A quick look at the menu reveals an influence of intersecting cultures. The French-inspired vodka-infused crab canapés or the Japanese-inclined paprika chicken soba sound almost pretentious, but it could just be Bofe giving today’s customers what they want: a sense of excitement. Both entrées had run out during my visit so I was left with the chef’s other recommendation – prawn and mango cup. Seared prawns, slicked with a spicy and tangy sauce, are served in cup-like lettuce leaves and topped with diced mangoes. You’re meant to eat them in one go, like a wrap, to get that delicious rush of heat and fruitiness.
Every dish that ensued achieved the same height of casual perfection, especially the Mojo Picon Chicken with buttery pilaf rice. A chicken skewer without condiments is like a marching band without the percussion: vapid. But Bofe drums up attention with a bracing mojo picon sauce – a staple in the Canary Islands. Its brash spiciness doesn’t instantly appeal but the aftershock of dried chilli flakes and roasted capsicum is strangely addictive – if only it didn’t overpower the chicken’s natural sweetness.

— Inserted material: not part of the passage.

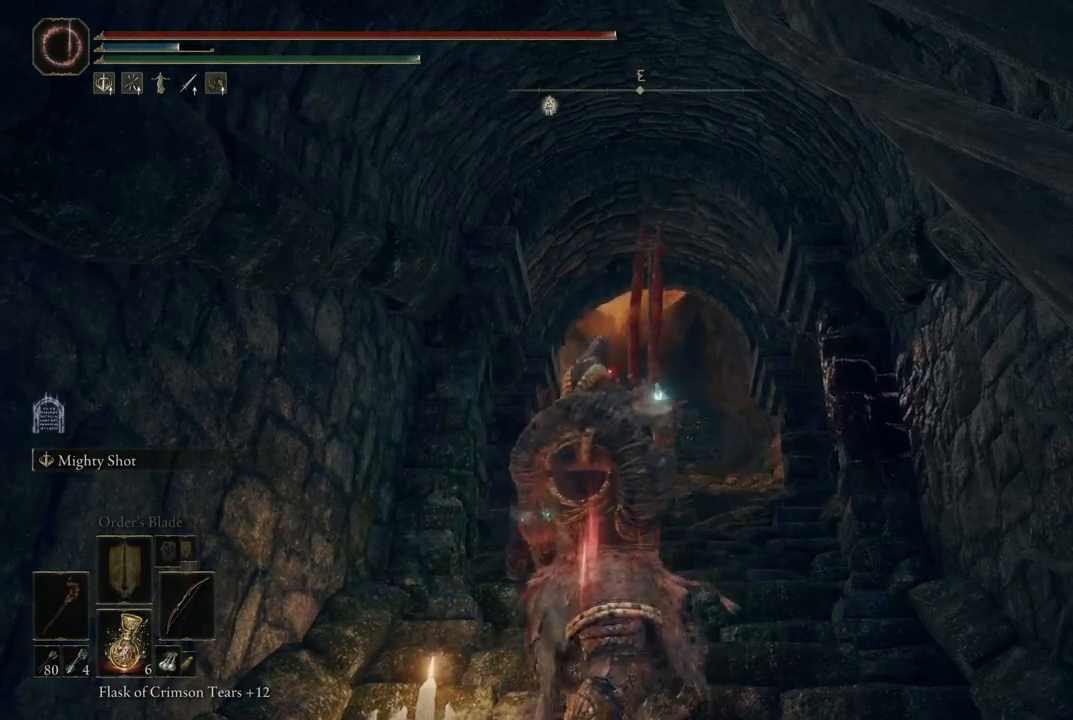
{"buttons": ["R2"], "left_stick": "center", "right_stick": "center", "events": []}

Just when you think the chef can’t draw any more inspiration from another country’s culinary culture, he cranks out a lamb shank with a Moroccan twist that neatly feeds two people. Good things reward those who wait. The gelatinous lower part of the leg – excessively seasoned and marinated a day earlier – is slowly simmered until its flavours seep out into the braising liquid, which becomes the sauce. Bofe’s fall-off-the-bone lamb shank is uplifted with crunchy roasted vegetables, smothered in a thick tomato sauce humming with spice and served on a bed of mash – it’s a tender moment you’ll hardly forget.

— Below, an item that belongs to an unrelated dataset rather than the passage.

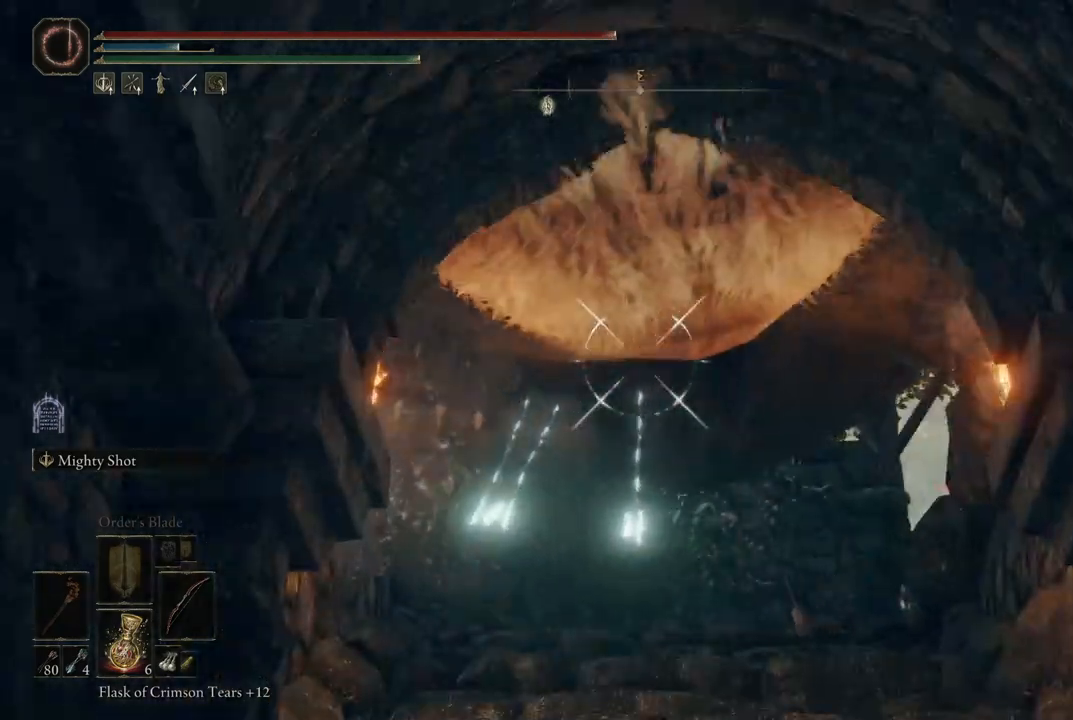
{"buttons": [], "left_stick": "center", "right_stick": "center", "events": [[100, "R2", "up"]]}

It’s surprising how a café that offers an odd variety of dishes including pastas, burgers, katsu and chops can be so conversant in Asian-fusion cuisine without succumbing to clichés. After a meal here, you’ll want to come to Bofe every fortnight just to lounge away in the laidback ambience and sample the dishes one at a time – it’s the highest compliment we can give to a promising newcomer.